Zapatero lo sabe. Es consciente de la efectividad de la persecución policial y la Ley de Partidos Políticos, y le honra haber sido su principal defensor apoyando al presidente José María Aznar desde que se convirtió en líder del PSOE.
Sabe también que la derrota total del terror no suele suceder porque sus peores raíces viven de lo más oscuro de una naturaleza humana hundida tantos años en su pesadilla. Duda también si es posible mantener por mucho tiempo una norma legal situada casi en la frontera del sistema democrático. La ley de partidos de 2002 recuerda la alemana o la austriaca, necesitadas de la condena perpetua del nazismo. Como toda ley de excepción sólo puede tener una vida breve para no sucumbir al error de recortar en exceso las libertades políticas estrechando demasiado las ideas o imponiendo una escolástica constitucional excesiva.

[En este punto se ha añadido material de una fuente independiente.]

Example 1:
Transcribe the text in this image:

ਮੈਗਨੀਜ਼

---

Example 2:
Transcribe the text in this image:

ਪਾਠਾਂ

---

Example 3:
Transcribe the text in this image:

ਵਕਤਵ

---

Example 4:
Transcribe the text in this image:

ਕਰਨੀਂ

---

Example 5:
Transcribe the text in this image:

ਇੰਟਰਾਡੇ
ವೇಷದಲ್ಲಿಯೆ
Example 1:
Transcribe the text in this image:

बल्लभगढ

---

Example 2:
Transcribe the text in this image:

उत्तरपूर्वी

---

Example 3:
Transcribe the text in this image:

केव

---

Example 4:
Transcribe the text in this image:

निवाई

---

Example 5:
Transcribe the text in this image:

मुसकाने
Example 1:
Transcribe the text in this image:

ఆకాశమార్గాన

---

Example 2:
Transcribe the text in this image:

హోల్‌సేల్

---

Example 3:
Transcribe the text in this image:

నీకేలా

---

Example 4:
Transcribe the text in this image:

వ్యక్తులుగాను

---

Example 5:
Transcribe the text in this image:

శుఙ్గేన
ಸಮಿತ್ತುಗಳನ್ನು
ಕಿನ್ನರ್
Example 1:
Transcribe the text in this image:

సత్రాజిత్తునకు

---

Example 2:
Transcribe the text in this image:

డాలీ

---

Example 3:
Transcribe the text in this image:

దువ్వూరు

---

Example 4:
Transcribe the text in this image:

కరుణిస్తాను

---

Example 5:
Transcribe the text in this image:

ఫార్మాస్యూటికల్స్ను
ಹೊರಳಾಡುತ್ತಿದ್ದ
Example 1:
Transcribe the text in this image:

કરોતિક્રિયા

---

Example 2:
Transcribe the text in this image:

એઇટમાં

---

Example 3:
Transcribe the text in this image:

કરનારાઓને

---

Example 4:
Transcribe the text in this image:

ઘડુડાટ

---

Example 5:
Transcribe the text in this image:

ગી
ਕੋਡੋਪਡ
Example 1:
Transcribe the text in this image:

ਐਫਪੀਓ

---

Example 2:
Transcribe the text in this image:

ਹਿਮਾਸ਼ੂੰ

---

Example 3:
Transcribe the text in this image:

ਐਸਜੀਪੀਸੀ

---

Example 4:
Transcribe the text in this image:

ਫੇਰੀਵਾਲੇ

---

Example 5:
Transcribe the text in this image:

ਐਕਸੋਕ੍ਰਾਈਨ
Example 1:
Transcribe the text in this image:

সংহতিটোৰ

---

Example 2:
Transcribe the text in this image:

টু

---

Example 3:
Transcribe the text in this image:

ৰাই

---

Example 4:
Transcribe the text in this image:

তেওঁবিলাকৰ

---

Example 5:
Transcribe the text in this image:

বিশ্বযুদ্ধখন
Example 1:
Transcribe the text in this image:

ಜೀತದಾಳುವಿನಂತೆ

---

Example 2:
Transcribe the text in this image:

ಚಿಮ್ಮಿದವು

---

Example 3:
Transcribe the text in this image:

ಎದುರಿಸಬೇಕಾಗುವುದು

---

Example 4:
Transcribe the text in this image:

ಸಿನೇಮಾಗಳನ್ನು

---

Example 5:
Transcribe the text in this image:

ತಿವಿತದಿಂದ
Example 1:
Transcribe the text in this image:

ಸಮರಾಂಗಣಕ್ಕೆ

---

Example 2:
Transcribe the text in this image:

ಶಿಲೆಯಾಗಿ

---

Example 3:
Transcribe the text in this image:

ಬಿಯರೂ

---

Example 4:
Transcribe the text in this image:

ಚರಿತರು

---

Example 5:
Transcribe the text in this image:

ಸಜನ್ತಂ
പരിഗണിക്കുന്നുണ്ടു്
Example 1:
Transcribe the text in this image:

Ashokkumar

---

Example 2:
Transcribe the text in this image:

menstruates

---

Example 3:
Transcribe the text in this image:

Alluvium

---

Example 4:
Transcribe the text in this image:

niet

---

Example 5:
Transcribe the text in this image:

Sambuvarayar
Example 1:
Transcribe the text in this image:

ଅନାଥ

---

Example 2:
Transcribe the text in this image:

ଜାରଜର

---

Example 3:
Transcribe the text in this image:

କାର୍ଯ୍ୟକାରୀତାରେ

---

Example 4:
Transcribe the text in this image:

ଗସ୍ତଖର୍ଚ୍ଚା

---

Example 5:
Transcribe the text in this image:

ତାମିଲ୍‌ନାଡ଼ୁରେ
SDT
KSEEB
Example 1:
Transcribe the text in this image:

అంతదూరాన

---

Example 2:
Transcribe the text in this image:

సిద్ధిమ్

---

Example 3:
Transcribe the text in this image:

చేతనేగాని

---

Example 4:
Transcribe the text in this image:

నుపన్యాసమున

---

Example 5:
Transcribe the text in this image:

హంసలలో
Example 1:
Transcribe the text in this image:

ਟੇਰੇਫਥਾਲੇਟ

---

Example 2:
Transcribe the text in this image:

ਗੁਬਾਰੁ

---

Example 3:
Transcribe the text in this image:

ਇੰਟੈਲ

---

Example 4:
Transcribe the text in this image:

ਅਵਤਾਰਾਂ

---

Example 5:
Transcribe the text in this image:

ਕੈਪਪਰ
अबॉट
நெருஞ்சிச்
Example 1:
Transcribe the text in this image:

El fin de ETA no comenzó hace unos días cuando los supuestos mensajes llegaron a Moncloa. Lo hizo cuando Batasuna se embanderó de urgencia y como última solución en el moderno matriarcado eusquérico en forma de Partido de las Tierras Vascas. Había que volver como fuera a los escaños, a las diputaciones y los ayuntamientos, los campos del maná de la política profesional.
El presidente aparatchik y optimista antropológico escuchó el mensaje. Asumirlo le otorgaba dos fuertes armas para parar el plan Ibarretxe abogando por el modelo catalán sin ofender a muchos nacionalistas vascos y para empezar a guiñar el ojo a lo más político del entorno etarra.
El empecinamiento terco en la estrategia del no a todo del PP y del equipo de Rajoy cargó sus naves. Cuanto más se encastille el PP, más oportunidades para la España y el gobierno plural de Zapatero.
Batasuna necesitaba también la tribuna para defender las ideas mientras los cañones de las armas van enfriando. Más de 1.000 días sin muertos son una esperanza y una táctica. ETA necesita dinero, por eso mantiene la extorsión y las bombas contra las fuerzas económicas. Pero también necesita recuperar aliento ahora que sus activistas tienen menos fuerza y los chicos de la gasolina ya no son justificados por nadie.
Zapatero es el primer presidente del gobierno español que sólo ha tenido vida política democrática, nunca ha sido profesional de otra cosa. El primer aparatchik. Como los actuales dirigentes batasunos, incorporados al partido y al entorno etarra en la democracia. Los de antes están casi todos en la cárcel. La diferencia es que algunos pasaron por los años del plomo mientras ZP sólo deambuló por la Universidad de León como ayudante de derecho político. Su vocación y su arma.
Cuando apoyó la lucha antiterrorista de Aznar sabía que sería su triunfo. Zapatero, el pacificador. No ganaba sólo quién firmara la paz, sino quien pudiera construir un nuevo escenario político en Euskadi. Y ZP sabe de la ventaja del PSE-PSOE con el PNV frente a un PP convertido en ariete constitucional y anclado en un nihilismo de la crispación incapaz de reflexionar sobre cómo y porqué perdieron las elecciones del 14M.
Cuanto más tercas y agresivas las proclamas del PP, más espacio para el optimismo antropológico de quienes la política es la vida, el sueldo y el futuro. La estrategia del aparatchik no puede dejar de funcionar en un país plagado de políticos profesionales y deseoso, ante todo, de paz.
Zapatero juega ese envite contra el terror pese a sus excesos de locuacidad y el PP se empitona cercenando sus posibilidades de crecer electoralmente.